◆ **How to complete this task**
Nothing but the lines from the top of the records through the line with "to Latin Christendom." should be returned, exactly, and without pictures.

◆ **Data excerpts**
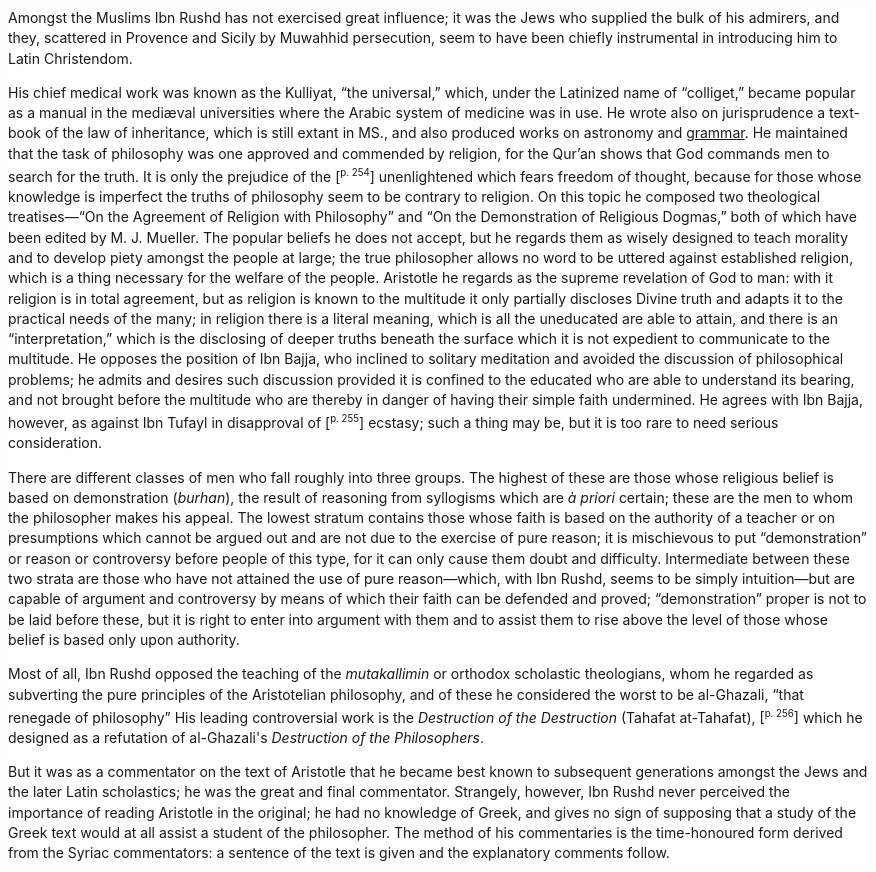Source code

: Amongst the Muslims Ibn Rushd has not exercised great influence; it was the Jews who supplied the bulk of his admirers, and they, scattered in Provence and Sicily by Muwahhid persecution, seem to have been chiefly instrumental in introducing him to Latin Christendom.

His chief medical work was known as the Kulliyat, “the universal,” which, under the Latinized name of “colliget,” became popular as a manual in the mediæval universities where the Arabic system of medicine was in use. He wrote also on jurisprudence a text-book of the law of inheritance, which is still extant in MS., and also produced works on astronomy and [grammar](./Errata#e36). He maintained that the task of philosophy was one approved and commended by religion, for the Qur’an shows that God commands men to search for the truth. It is only the prejudice of the <span id="p254">[<sup><small>p. 254</small></sup>]</span> unenlightened which fears freedom of thought, because for those whose knowledge is imperfect the truths of philosophy seem to be contrary to religion. On this topic he composed two theological treatises—“On the Agreement of Religion with Philosophy” and “On the Demonstration of Religious Dogmas,” both of which have been edited by M. J. Mueller. The popular beliefs he does not accept, but he regards them as wisely designed to teach morality and to develop piety amongst the people at large; the true philosopher allows no word to be uttered against established religion, which is a thing necessary for the welfare of the people. Aristotle he regards as the supreme revelation of God to man: with it religion is in total agreement, but as religion is known to the multitude it only partially discloses Divine truth and adapts it to the practical needs of the many; in religion there is a literal meaning, which is all the uneducated are able to attain, and there is an “interpretation,” which is the disclosing of deeper truths beneath the surface which it is not expedient to communicate to the multitude. He opposes the position of Ibn Bajja, who inclined to solitary meditation and avoided the discussion of philosophical problems; he admits and desires such discussion provided it is confined to the educated who are able to understand its bearing, and not brought before the multitude who are thereby in danger of having their simple faith undermined. He agrees with Ibn Bajja, however, as against Ibn Tufayl in disapproval of <span id="p255">[<sup><small>p. 255</small></sup>]</span> ecstasy; such a thing may be, but it is too rare to need serious consideration.

There are different classes of men who fall roughly into three groups. The highest of these are those whose religious belief is based on demonstration (_burhan_), the result of reasoning from syllogisms which are _à priori_ certain; these are the men to whom the philosopher makes his appeal. The lowest stratum contains those whose faith is based on the authority of a teacher or on presumptions which cannot be argued out and are not due to the exercise of pure reason; it is mischievous to put “demonstration” or reason or controversy before people of this type, for it can only cause them doubt and difficulty. Intermediate between these two strata are those who have not attained the use of pure reason—which, with Ibn Rushd, seems to be simply intuition—but are capable of argument and controversy by means of which their faith can be defended and proved; “demonstration” proper is not to be laid before these, but it is right to enter into argument with them and to assist them to rise above the level of those whose belief is based only upon authority.

Most of all, Ibn Rushd opposed the teaching of the _mutakallimin_ or orthodox scholastic theologians, whom he regarded as subverting the pure principles of the Aristotelian philosophy, and of these he considered the worst to be al-Ghazali, “that renegade of philosophy” His leading controversial work is the _Destruction of the Destruction_ (Tahafat at-Tahafat), <span id="p256">[<sup><small>p. 256</small></sup>]</span> which he designed as a refutation of al-Ghazali's _Destruction of the Philosophers_.

But it was as a commentator on the text of Aristotle that he became best known to subsequent generations amongst the Jews and the later Latin scholastics; he was the great and final commentator. Strangely, however, Ibn Rushd never perceived the importance of reading Aristotle in the original; he had no knowledge of Greek, and gives no sign of supposing that a study of the Greek text would at all assist a student of the philosopher. The method of his commentaries is the time-honoured form derived from the Syriac commentators: a sentence of the text is given and the explanatory comments follow.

◆ **Solution for this exercise**
Source code

: Amongst the Muslims Ibn Rushd has not exercised great influence; it was the Jews who supplied the bulk of his admirers, and they, scattered in Provence and Sicily by Muwahhid persecution, seem to have been chiefly instrumental in introducing him to Latin Christendom.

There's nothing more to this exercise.